Small businesses are working tirelessly to grow from their modest beginnings, adding new jobs and gradually increasing productivity. But according to a new study, there is a lot of frustration with Washington today, as many entrepreneurs believe the federal government has been an impediment to successful business banking.

According to a survey conducted by Pepperdine University and Dun and Bradstreet Credibility Corporation, 42 percent of small business owners believe that government regulations are the most significant factor impeding economic growth, a large increase from the 32 percent of respondents who felt this way in 2012. Respondents said regulations often make business banking not only more expensive, but more time-consuming as well.

Terry Robinson, president of Sunovis Financial, corroborated the notion that small businesses are becoming increasingly agitated by lawmakers.

"We talk to small business owners every day, and we hear the frustrations and dismay," Robinson said. "They are unable to access credit, they are being stymied by regulations and are worried about growing their businesses – or even surviving in some cases. We think this is a serious problem for the U.S. in general, since small business is the engine of the economy."

Further troubles with Washington
The situation is likely to get worse before it gets better. CBS recently reported that small businesses are likely to lose 1 million jobs in 2013 because of the sequester cuts, and according to the Washington Examiner, small healthcare firms are also being hurt by Obamacare. Because federally mandated healthcare coverage has been alienating smaller organizations, there are now 3.2 million small business jobs in jeopardy.

Pepperdine's study shows a grim picture of employment. Of the businesses surveyed, 77 percent plan to hire between zero and two employees in the next six months, and 45 percent said precisely zero. Furthermore, 55 percent said no pay raises were coming in 2013.
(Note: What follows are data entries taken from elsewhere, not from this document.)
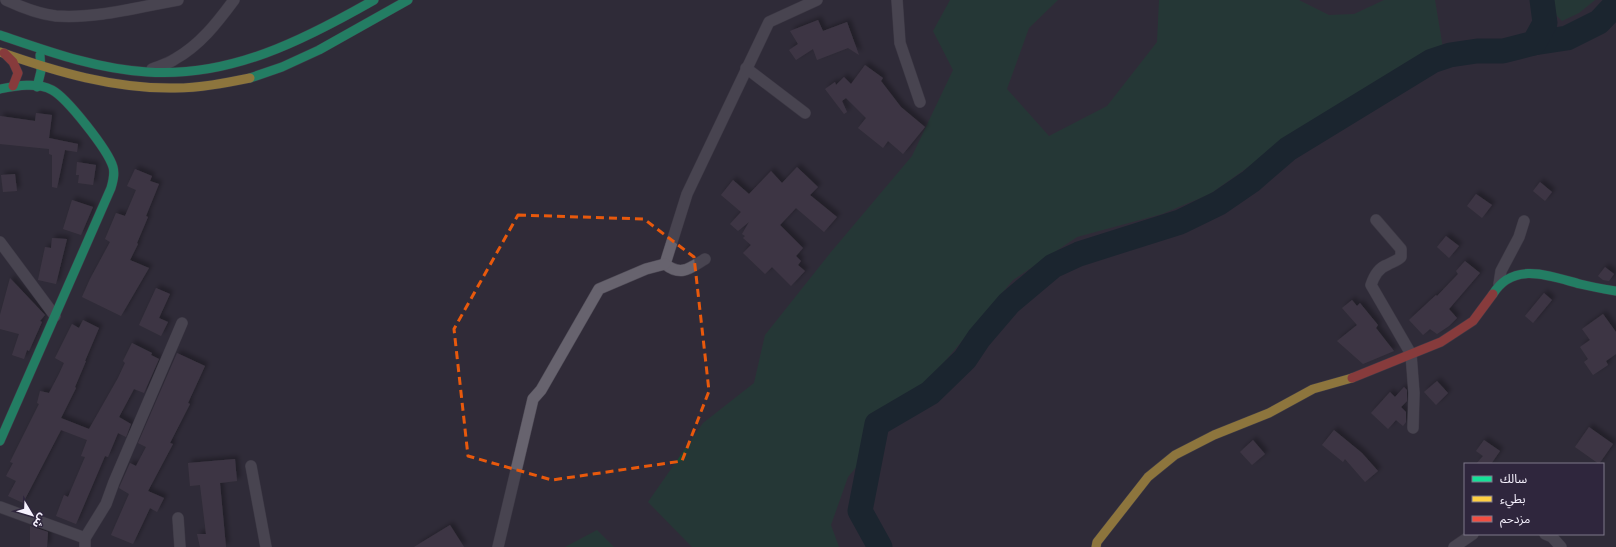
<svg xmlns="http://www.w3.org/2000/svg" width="1616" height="547" font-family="'Nunito Sans','Noto Sans Arabic',sans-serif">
<defs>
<filter id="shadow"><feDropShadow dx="3.5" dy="-3.5" stdDeviation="2" flood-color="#0009"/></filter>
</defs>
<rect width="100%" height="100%" fill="#302b38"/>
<g fill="#1a4633">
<polygon points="950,0 1058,0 1029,28 1007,89 1049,136 1107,106 1157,42 1159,0 1299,0 1329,15 1354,14 1384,0 1435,0 1443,48 1291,137 1210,194 1162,214 1077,237 1013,280 848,477 831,525 839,547 692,547 648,502 703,423 754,383 765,335 831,252 912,156 953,70 933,31"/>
<polygon points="1549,0 1595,0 1579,13 1562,21 1557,16"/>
<polygon points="597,530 614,547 565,547"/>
</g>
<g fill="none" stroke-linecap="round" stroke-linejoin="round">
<g stroke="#041d25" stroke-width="25">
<polyline points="1534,43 1567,38 1599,22 1616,4"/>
<polyline points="880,547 860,511 877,424 930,393 965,359 979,338 1009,303 1053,266 1079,254 1180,222 1219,203 1251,181 1288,149 1432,61 1450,55 1477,51 1503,51 1534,43 1545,23 1542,0"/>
</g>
</g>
<g fill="#4f4352" filter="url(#shadow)">
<polygon points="818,20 823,31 847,22 859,55 848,48 817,60 813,49 796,60 789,50 798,44 790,31"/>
<polygon points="865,65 883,78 881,81 901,107 925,127 903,154 888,141 883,148 858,128 866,118 846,98 842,101 847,112 844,114 825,89 835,82 836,85 844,77 851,84"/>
<polygon points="36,113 52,115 49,138 78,144 77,152 65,150 57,188 52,187 52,155 49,154 49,149 0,144 0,116 35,121"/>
<polygon points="77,162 96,165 93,185 78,183 79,175 76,175"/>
<polygon points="797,167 818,187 810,195 837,217 824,232 796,208 780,225 803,248 796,256 801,261 798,265 805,271 791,286 772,267 765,274 743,253 751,245 743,238 745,236 742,234 749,222 738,231 730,224 741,212 721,195 733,180 749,194 771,171 782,183"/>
<polygon points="135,169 152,176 150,181 159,184 146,216 148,217 137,243 138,244 130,260 149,268 121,316 82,297 90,279 110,242 105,239 116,213 125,216 136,190 127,186"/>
<polygon points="15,174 17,191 3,192 1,175"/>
<polygon points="1540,182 1552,192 1545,201 1533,191"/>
<polygon points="1476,194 1492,205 1482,218 1467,206"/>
<polygon points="72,200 93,207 81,235 63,229"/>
<polygon points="1446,236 1459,246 1449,258 1437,247"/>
<polygon points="52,238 67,239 56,284 38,280 45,247 51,248"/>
<polygon points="1465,261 1480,273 1449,309 1457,318 1449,326 1437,334 1430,329 1423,335 1409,320 1436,295 1437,296 1458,274 1456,271"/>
<polygon points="1605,267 1614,274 1609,281 1603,280 1598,276"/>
<polygon points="10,278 45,315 40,321 42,322 29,351 27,350 24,359 12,355 19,334 0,329 0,315"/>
<polygon points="156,288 170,294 159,318 168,322 161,336 139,325"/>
<polygon points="1544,293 1552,300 1533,323 1525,316"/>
<polygon points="1352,300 1357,306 1360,303 1378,325 1376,328 1394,351 1363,364 1337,341 1357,325 1342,308"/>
<polygon points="1603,314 1616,332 1616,354 1606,361 1608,365 1593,375 1584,362 1588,359 1580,347 1590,340 1582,329"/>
<polygon points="83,320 99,328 85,361 86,361 75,387 76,388 61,418 89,429 118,378 125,363 123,361 132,343 152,353 151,355 159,359 144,393 134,389 119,417 131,424 126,437 118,433 108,457 105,456 76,524 56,516 64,495 68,497 85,457 81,456 87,440 61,430 23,503 8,496 16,481 6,476 13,463 10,462 39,404 37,403 40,391 49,393 59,374 64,363 55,358 72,324 79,328"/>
<polygon points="177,353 205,366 188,403 190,404 170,443 173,444 148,491 164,498 157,512 150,508 133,544 111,535 129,494 119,488 130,463 136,466 146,447 138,443"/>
<polygon points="1437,381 1448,393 1436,405 1424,392"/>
<polygon points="1404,387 1407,390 1407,401 1401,407 1406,412 1406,422 1403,426 1396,420 1388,429 1371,413 1390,392 1395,397"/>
<polygon points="1589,427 1613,444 1599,464 1575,447"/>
<polygon points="1334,430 1362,453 1378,471 1365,482 1345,459 1343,462 1322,445"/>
<polygon points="1253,440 1265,454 1252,465 1240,452"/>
<polygon points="1484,440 1500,451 1491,464 1476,464 1483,456 1476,451"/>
<polygon points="235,459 237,481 220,483 226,547 200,547 197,534 206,534 200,485 190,486 188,463"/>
<polygon points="450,525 464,547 414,547"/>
<polygon points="30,526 48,532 47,547 30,547"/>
</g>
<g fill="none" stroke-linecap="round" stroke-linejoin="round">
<g stroke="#4d4954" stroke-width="12">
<g id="street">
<path d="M6,0C21,7 39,14 56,16C96,19 138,7 178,0"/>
<polyline points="897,0 900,43 920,102"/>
<polyline points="746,68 805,113"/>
<path d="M152,69C159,66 168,64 175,59C200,45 217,23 234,0"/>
<path d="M1376,220L1401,249V257C1397,261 1392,262 1387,265C1378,268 1374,276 1371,285L1411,354L1414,393L1413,428"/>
<polyline points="0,242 55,316"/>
<polyline points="665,264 687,194 769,22 817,0"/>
<path d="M665,264C681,277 690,268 705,259"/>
<polyline points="1499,284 1501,271 1519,237 1524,221"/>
<polyline points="251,466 266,547"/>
<polyline points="0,507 85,538"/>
<polyline points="178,518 180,547"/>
<polyline points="1545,534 1552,537 1561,547"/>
<polyline points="85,547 85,538 106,504 114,482 182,323"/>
<polyline points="498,547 533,399 541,390 599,289 646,269 665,264"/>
<polyline points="1454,547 1473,534"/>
</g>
</g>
<g stroke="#4d4954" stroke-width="10">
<g id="fast">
<path d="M0,35C47,51 96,69 147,72C230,78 304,40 374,0"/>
<polyline points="250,78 282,67 319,50 408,0"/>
<polyline points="37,87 41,71 40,55"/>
<path d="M0,89C16,86 37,82 52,90C67,98 108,150 113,167C115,174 113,181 111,188L0,441"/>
<path d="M1493,294C1513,261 1550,276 1580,284C1592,287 1604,289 1616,291"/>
</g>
</g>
<g stroke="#4d4954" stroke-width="10">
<g id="slow">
<path d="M0,52C57,72 114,89 175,88C200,88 225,83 250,78"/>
<polyline points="1096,547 1097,542 1148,477 1175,455 1214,435 1269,413 1313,389 1352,378"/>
</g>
</g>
<g stroke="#4d4954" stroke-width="10">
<g id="jam">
<polyline points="4,53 13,62 18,73 13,86"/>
<polyline points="1352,378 1441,342 1473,321 1493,294"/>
</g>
</g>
<use href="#street" stroke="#67636e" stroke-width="11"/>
<use href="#fast" stroke="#16e098" stroke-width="9"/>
<use href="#slow" stroke="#ffcf43" stroke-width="9"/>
<use href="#jam" stroke="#f24e42" stroke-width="9"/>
</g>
<path d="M0 0H1616V547H0ZM518,215L644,219L694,257L709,391L682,461L552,480L468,456L454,329Z" fill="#302b38" fill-opacity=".55" fill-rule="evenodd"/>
<path fill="none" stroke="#e8590c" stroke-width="3" stroke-dasharray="8 5" stroke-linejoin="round" d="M518,215L644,219L694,257L709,391L682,461L552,480L468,456L454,329Z"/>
<rect x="1464" y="463" width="140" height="72" fill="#2f263d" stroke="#7f788a"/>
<rect x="1472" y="476" width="20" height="6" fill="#16e098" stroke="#7f788a"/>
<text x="1500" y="483" font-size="12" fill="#f6f2fe">سالك</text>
<rect x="1472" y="496" width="20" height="6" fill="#ffcf43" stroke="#7f788a"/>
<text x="1500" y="503" font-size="12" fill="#f6f2fe">بطيء</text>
<rect x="1472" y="516" width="20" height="6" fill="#f24e42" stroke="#7f788a"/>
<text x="1500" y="523" font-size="12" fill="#f6f2fe">مزدحم</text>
<g transform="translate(32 515) rotate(128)" stroke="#2f263d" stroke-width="3" paint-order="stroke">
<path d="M0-3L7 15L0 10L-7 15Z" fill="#f6f2fe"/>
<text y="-6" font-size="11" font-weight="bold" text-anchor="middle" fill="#f6f2fe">ش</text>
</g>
</svg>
While things don't look good for the dynamic between the nation's government and its enterprises today, there are solutions being discussed. Pepperdine's respondents had a few suggestions, in fact – 28 percent of those polled recommended regulatory reform to help fix the muddled situation, while 28 percent voted for tax incentives and 26 percent want better access to capital. Small businesses have gotten the short end of the stick lately, but the fight for a better future lives on.